200 Bergsteiger auf dem Everest festsitzen: Großangelegte Rettungsaktion läuft.

200 Bergsteiger auf dem Everest festsitzen: Großangelegte Rettungsaktion läuft
200 Bergsteiger auf dem Everest festsitzen: Großangelegte Rettungsaktion läuft

Über 200 Touristen sitzen am Everest fest

Nach Angaben von The Sun: Auf den Gipfeln des Himalayas, insbesondere am Mount Everest, sind über 200 Menschen aufgrund eines heftigen Schneesturms, der die Campingplätze getroffen hat, in der Falle.

Retter versuchen dringend, die Bergsteiger zu retten.

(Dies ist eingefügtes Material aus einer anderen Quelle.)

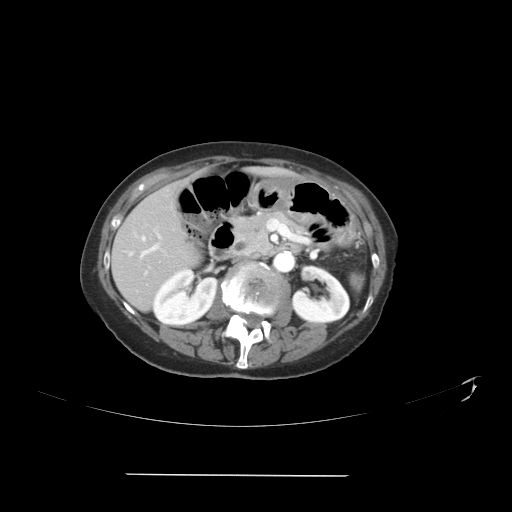
Contrast-enhanced abdominal CT, one axial slice. 120 kVp. Intravenous contrast given. Soft-tissue window (W 400 / L 40 HU). 512 × 512 image matrix, field of view 431 × 431 mm. Case-level facts recorded for this patient, not image findings: patient: male, age 66 years at operation; diagnosis: colorectal cancer liver metastases, imaged before liver resection; multiple liver metastases: yes.
Structures marked on this image (outlined manually by an expert reader):
- hepatic veins: bounding box (x1, y1, x2, y2) in pixels: (129, 237, 147, 275)
- liver: (112, 186, 195, 308)
- planned liver remnant (the part of the liver to remain after resection): (119, 186, 186, 247)
- portal vein (with intrahepatic branches): (141, 234, 160, 256)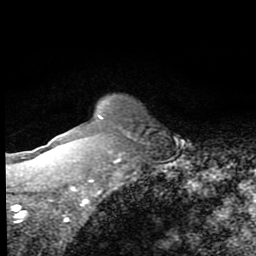
Breast MRI (dynamic contrast-enhanced), one axial slice; slice 65 of 80 in the series (ordered by position); cropped to one breast; dynamic contrast-enhanced series, time point 2 of 8 at this slice position (early post-contrast); 1.5 T; TE 2.7 ms, TR 6.8 ms; 256 × 256 image matrix. Female patient.
Structures marked on this image (semi-automatic segmentation, software-assisted and operator-edited):
- enhancing-tissue mask used for the functional tumour volume (all voxels passing the contrast-enhancement thresholds inside the analysis volume; usually the tumour): bounding box [x1, y1, x2, y2] px = [98, 103, 109, 120]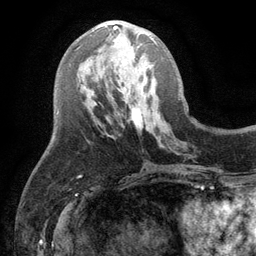
Breast MRI (dynamic contrast-enhanced), one axial slice; position 48 of 134 along the scan axis; cropped to one breast; dynamic contrast-enhanced series, time point 2 of 6 at this slice position (early post-contrast); 3 T; TE 2.8 ms, TR 7.5 ms; 1.2 mm slice thickness; 256 × 256 image matrix. Female patient.
Annotated regions visible in this slice (semi-automatically segmented with operator editing):
- enhancing-tissue mask used for the functional tumour volume (all voxels passing the contrast-enhancement thresholds inside the analysis volume; usually the tumour): box from (x=113, y=26) to (x=157, y=44) px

Reisende teilen erschütternde Erinnerungen daran, wie sie von schnell wachsenden Schneeverwehungen in 16.000 Fuß Höhe begraben werden könnten.

AP

Bedenken wachsen, dass 200 Reisende lange in der Falle bleiben könnten, während die Rettungsdienste versuchen, sie zu erreichen.

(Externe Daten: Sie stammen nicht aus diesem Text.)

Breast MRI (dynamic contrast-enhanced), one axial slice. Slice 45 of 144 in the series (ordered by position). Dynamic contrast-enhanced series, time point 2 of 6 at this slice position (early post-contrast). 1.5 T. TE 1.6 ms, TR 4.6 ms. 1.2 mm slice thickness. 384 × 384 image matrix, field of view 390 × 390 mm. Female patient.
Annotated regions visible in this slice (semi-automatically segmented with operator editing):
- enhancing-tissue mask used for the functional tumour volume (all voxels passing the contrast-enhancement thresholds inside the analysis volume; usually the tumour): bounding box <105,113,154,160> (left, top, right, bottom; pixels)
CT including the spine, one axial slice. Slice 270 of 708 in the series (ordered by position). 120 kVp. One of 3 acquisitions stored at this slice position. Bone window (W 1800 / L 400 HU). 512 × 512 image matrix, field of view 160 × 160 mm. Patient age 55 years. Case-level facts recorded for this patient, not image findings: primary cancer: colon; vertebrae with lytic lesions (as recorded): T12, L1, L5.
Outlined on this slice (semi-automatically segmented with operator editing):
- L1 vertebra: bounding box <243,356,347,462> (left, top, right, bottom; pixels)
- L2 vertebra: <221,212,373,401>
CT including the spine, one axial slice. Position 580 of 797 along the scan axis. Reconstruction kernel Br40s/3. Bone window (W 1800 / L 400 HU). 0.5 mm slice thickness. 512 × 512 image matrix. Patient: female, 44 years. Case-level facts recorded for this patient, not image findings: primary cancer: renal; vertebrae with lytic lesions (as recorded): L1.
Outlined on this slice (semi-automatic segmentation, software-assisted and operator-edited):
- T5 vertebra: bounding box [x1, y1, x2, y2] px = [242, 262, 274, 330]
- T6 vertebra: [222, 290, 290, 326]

tausende von Einheimischen und Mitgliedern der Notfalldienste arbeiten dringend daran, große Schneemengen zu räumen, die durch die strengen Wetterbedingungen hinterlassen wurden.

Zuerst berichtete die lokale Presse von 1.000 gestrandeten Bergsteigern, aber chinesische Staatsmedien teilten am Montag mit, dass 350 Menschen bereits evakuiert wurden, während 200 in der Falle sind.

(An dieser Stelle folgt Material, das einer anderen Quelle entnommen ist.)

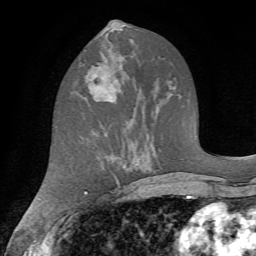
Breast MRI (dynamic contrast-enhanced), one axial slice; slice 31 of 72 in the series (ordered by position); cropped to one breast; dynamic contrast-enhanced series, time point 2 of 7 at this slice position (early post-contrast); 1.5 T; TE 4.2 ms, TR 8.7 ms; 256 × 256 image matrix, field of view 180 × 180 mm. Female patient.
Structures marked on this image (semi-automatic segmentation, software-assisted and operator-edited):
- enhancing-tissue mask used for the functional tumour volume (all voxels passing the contrast-enhancement thresholds inside the analysis volume; usually the tumour): bounding box [x1, y1, x2, y2] px = [79, 65, 119, 102]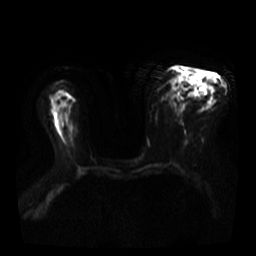
Breast MRI, one axial slice. Slice 19 of 40 in the series (ordered by position). Diffusion-weighted series; image 2 of 4 stored at this slice position (different b-values; order by instance number). 3 T. 5 mm slice thickness. 256 × 256 image matrix. Female patient.
Annotated regions visible in this slice (manually delineated by an expert):
- tumour on diffusion-weighted imaging: bounding box <189,72,204,88> (left, top, right, bottom; pixels)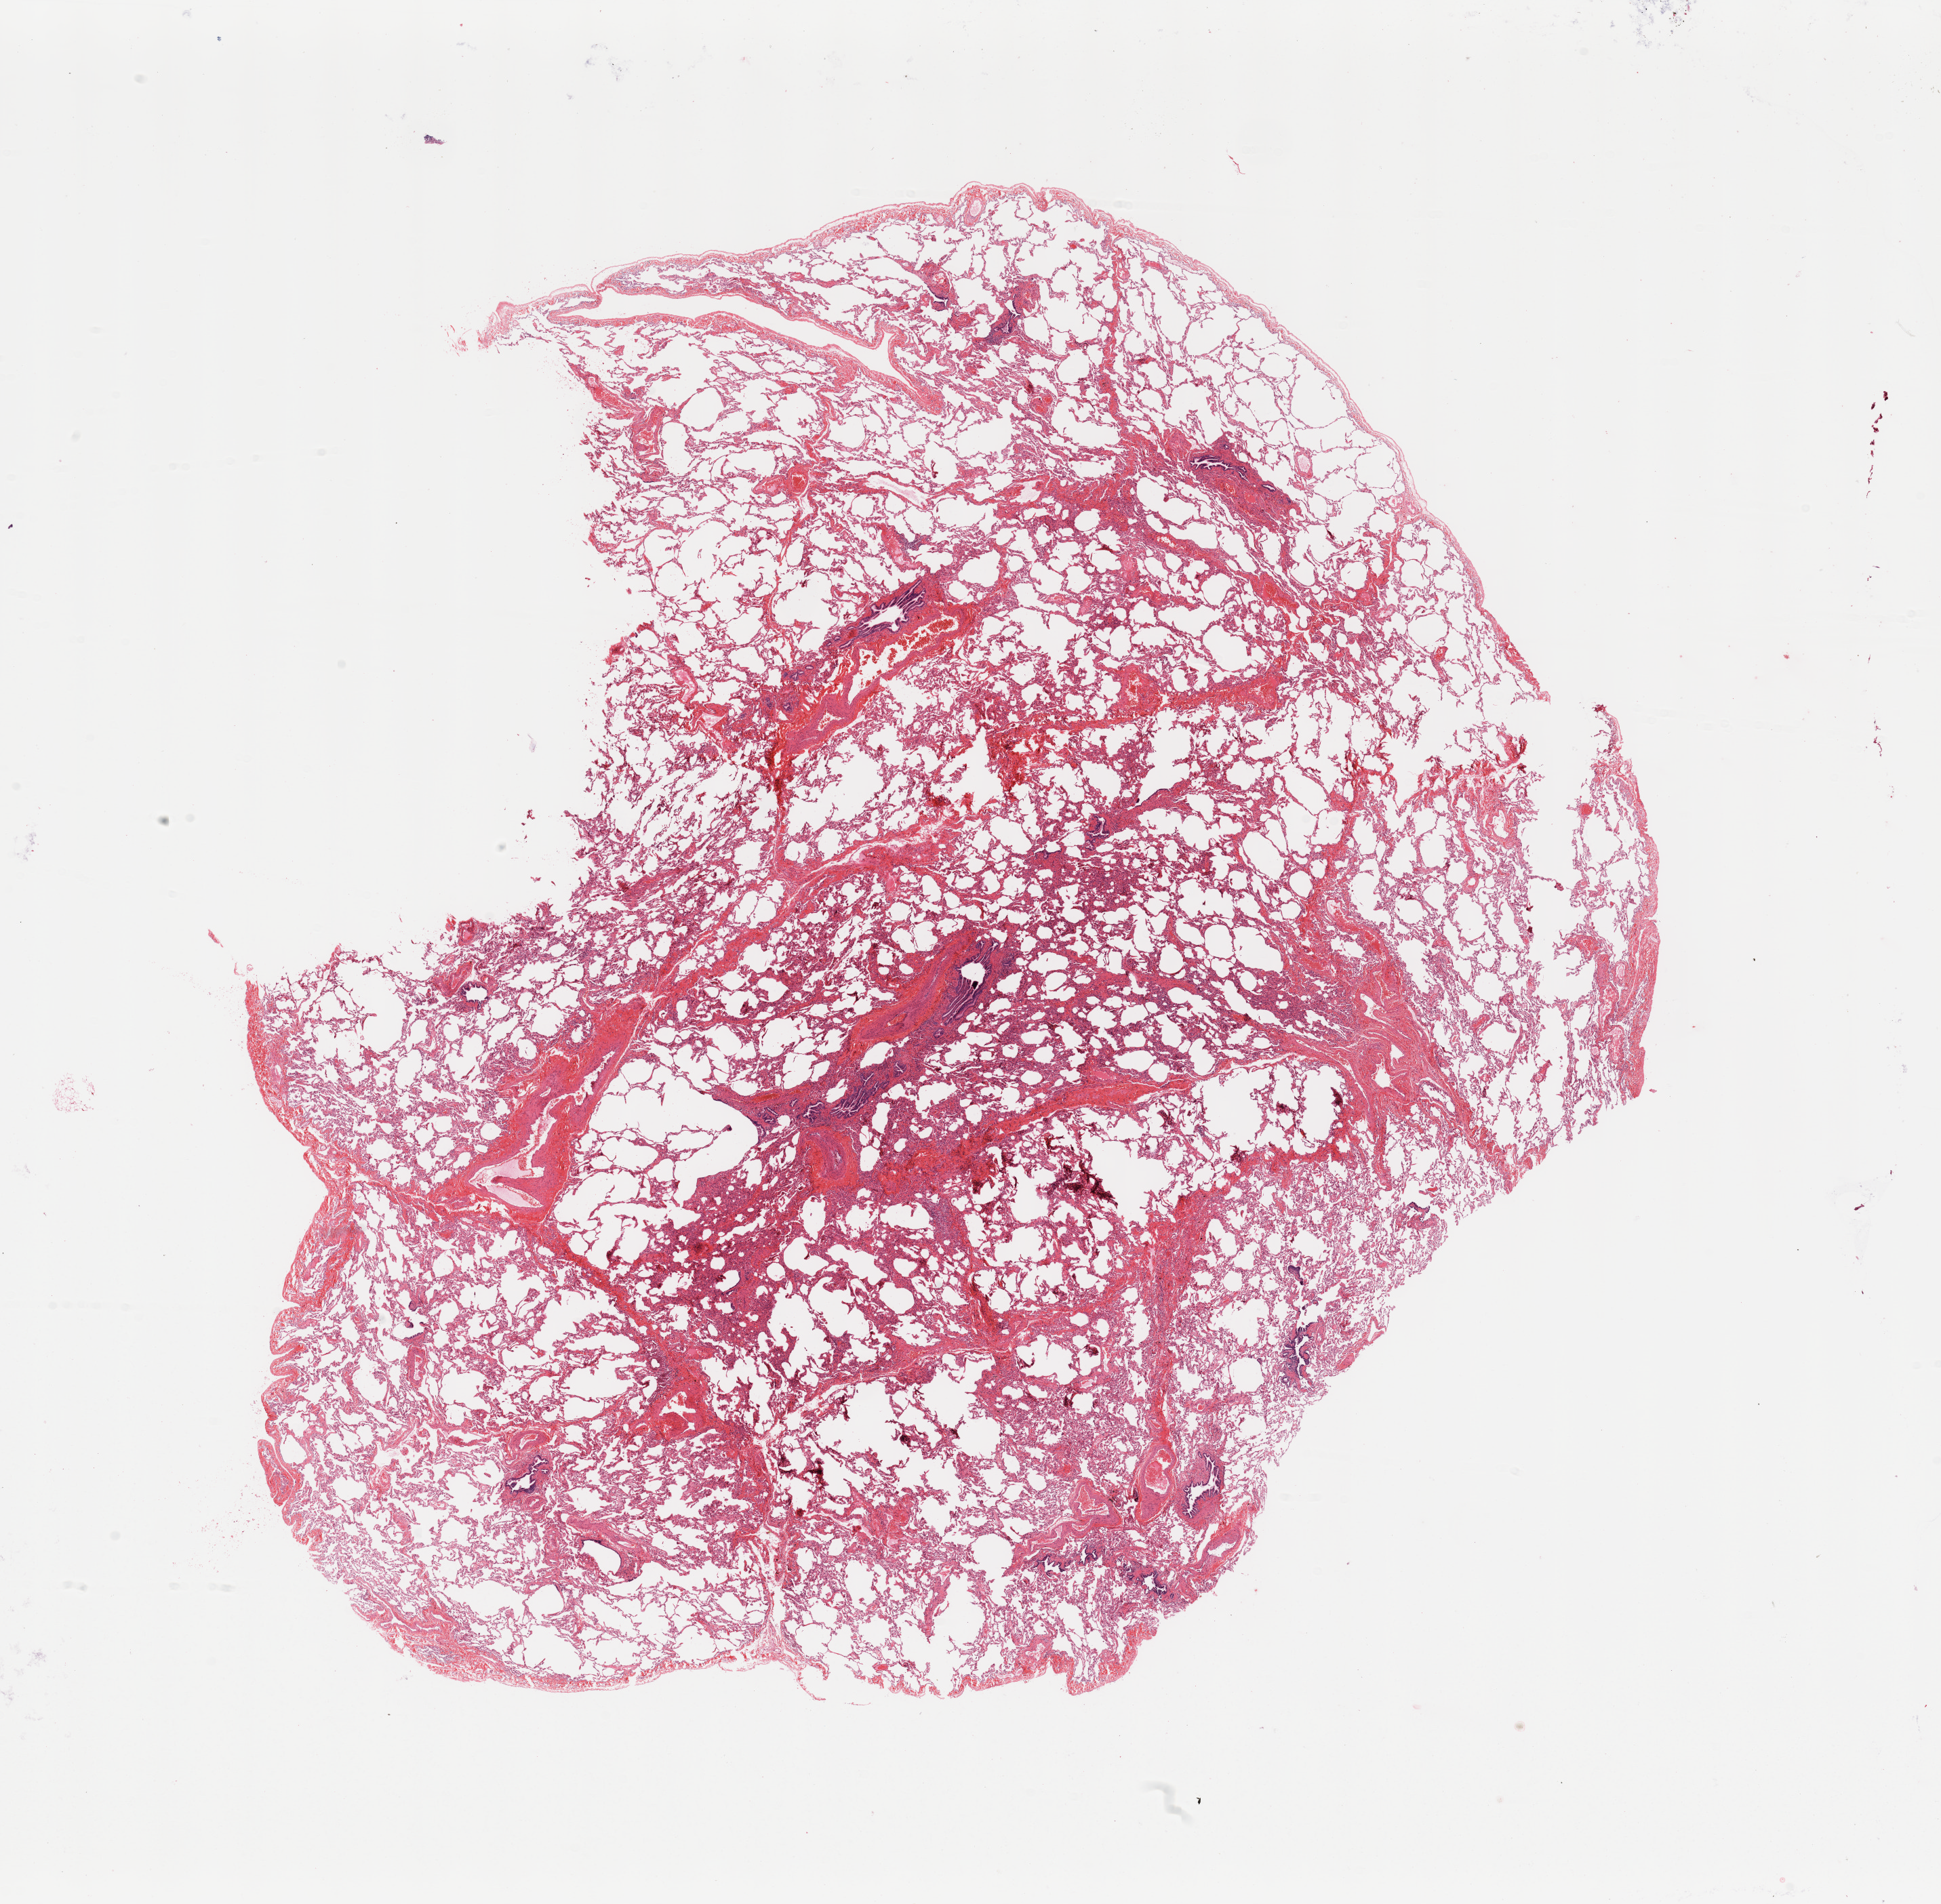
Hematoxylin and eosin (H&E) stained whole-slide image, whole scanned area (about 22.6 x 22.2 mm, slide scanned at 20x) shown as a low-resolution overview, normal (non-tumour) tissue sample, sampled site: lung. Female, 37 y/o.
• this section: normal (non-tumour) tissue from the same patient
• patient diagnosis: Adenocarcinoma, NOS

Der Schneesturm begann am Freitagabend und hielt die ganze Nacht bis Samstag an und ließ zahlreiche Bergsteiger auf Höhen zurück, wo das Atmen schwierig geworden ist.

Die gefährlichen Bedingungen haben Zelte zerstört und die Bergsteiger gezwungen, Hypothermie wegen der Kälte zu riskieren.

Die Behörden berichteten, dass 350 der bereits geretteten Personen sich in der Stadt Qudang, China, befinden. Rettungsteams stehen auch mit den verbleibenden 200 Bergsteigern in Kontakt - einige von ihnen kämpfen bereits seit 48 Stunden gegen die beißende Kälte.

Viele von ihnen befinden sich im Karma-Tal, an den Hängen des Everest in Tibet. Dieser weniger bekannte Weg bietet einen malerischen Pfad zum Fuß des Everest mit atemberaubenden Ausblicken und ist bei Touristen beliebt.

Ein Bergsteiger, der in die Stadt Qudang evakuiert wurde, bemerkte, dass ihr Guide behauptete, das Wetter im Oktober sei "nicht normal."
Sie sagten zu Reuters: "Es war so feucht und kalt in den Bergen, und das Risiko der Hypothermie war tatsächlich real... Das Wetter in diesem Jahr ist abnormal. Der Guide sagte, dass er noch nie solch ein Wetter im Oktober erlebt hat... Und es kam wirklich zu plötzlich."
Ein anderer Zeuge sagte der BBC: "Wir alle sind erfahrene Bergsteiger... Aber dieser Schneesturm war extrem hart. Ich habe Glück gehabt, hinauszukommen."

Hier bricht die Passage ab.